_Activity_
Repeat verbatim, and only, the lines of the data below, beginning at the line that contains "Should You Fix and Flip Properties in" and stopping after the line that contains "decades. ..".

_Data excerpts_
==============================

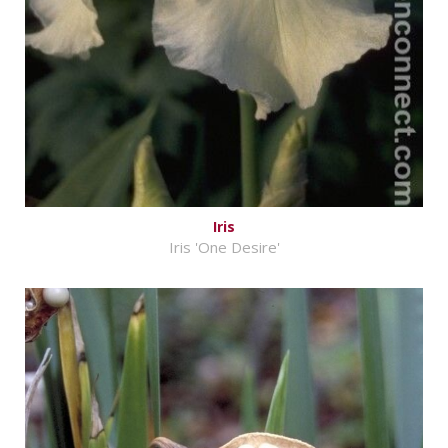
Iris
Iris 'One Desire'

==============================

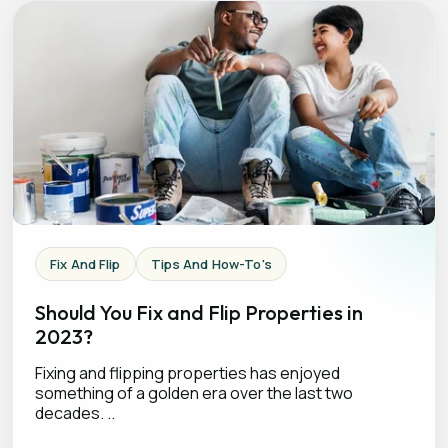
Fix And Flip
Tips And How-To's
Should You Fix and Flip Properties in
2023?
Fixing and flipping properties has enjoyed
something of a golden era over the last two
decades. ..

==============================

_Answer space_
Should You Fix and Flip Properties in
2023?
Fixing and flipping properties has enjoyed
something of a golden era over the last two
decades. ..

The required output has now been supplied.